Matt lasts for four years of shame (her), guilt (him) and good sex. There’s some more angst from the author, but she decides she still wants to ‘expand my sexual horizons’.

A dating website offers Mike, who’s a failure; Leo, who is kinky; weirdo Laurent; then Liam. Meanwhile, Stewart is seeing four women at once, and Molly takes advice from a book helpfully titled The Ethical Slut.

When the dating site offers up Karl, Molly finds herself in trouble. She likes him too much. Is this love?

It turns out Karl’s partner, Martina, is a female version of Stewart and wants to know all the details of his sex with Molly.

So the affair rolls on until Molly is persuaded into a rather awkward threesome with the pair of them. And then she’s dropped. Next is a hook-up with Scott. But enough!

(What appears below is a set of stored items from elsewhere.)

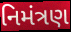
નિમંત્રણ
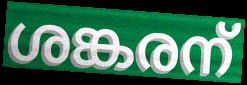
ശങ്കരന്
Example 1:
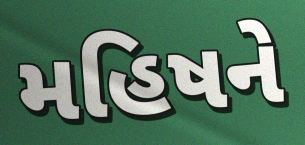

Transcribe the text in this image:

મહિષને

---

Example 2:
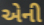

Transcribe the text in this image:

એની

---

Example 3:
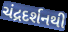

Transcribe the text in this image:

ચંદ્રદર્શનથી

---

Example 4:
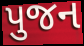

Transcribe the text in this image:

પુજન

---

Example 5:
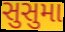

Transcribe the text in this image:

સુસુમા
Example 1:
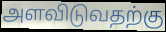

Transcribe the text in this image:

அளவிடுவதற்கு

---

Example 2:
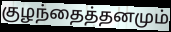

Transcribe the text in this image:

குழந்தைத்தனமும்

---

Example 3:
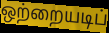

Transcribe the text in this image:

ஒற்றையடிப்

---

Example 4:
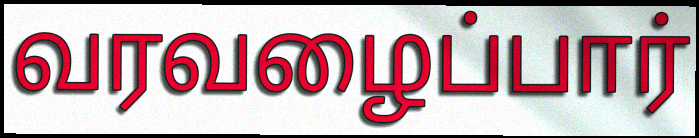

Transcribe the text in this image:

வரவழைப்பார்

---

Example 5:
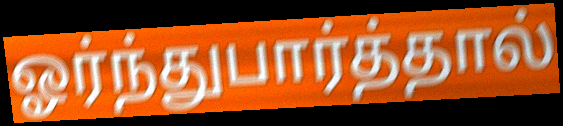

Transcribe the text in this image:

ஓர்ந்துபார்த்தால்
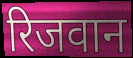
रिजवान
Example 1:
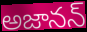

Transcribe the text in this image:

అజానన్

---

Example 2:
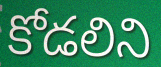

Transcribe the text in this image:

కోడలిని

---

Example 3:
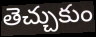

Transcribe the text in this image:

తెచ్చుకుం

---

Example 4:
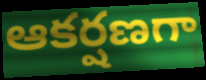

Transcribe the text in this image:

ఆకర్షణగా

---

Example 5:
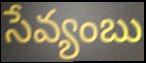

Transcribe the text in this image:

సేవ్యంబు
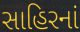
સાહિરનાં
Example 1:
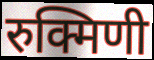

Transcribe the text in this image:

रुक्मिणी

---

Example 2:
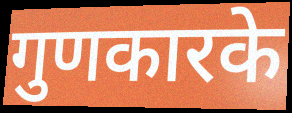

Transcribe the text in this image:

गुणकारके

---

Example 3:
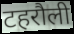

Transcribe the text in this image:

टहरौली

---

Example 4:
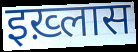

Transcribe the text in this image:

इख़्लास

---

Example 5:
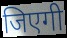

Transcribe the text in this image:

जिएगी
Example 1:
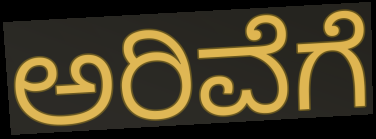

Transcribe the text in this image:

ಅರಿವೆಗೆ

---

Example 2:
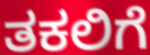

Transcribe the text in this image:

ತಕಲಿಗೆ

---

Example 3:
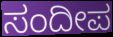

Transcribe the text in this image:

ಸಂದೀಪ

More is a riveting read, but it leaves you wondering what this married couple have set up for each other in the future. They’re still crazy about each other — and the book is dedicated to ­Stewart. Yet there is a whole other volume asking to be written, about their two children, for example, and what damage may be done to them.

An open marriage is all very well when you’re young and irresponsible but — take it from me — increasing age usually brings recrimination and tears.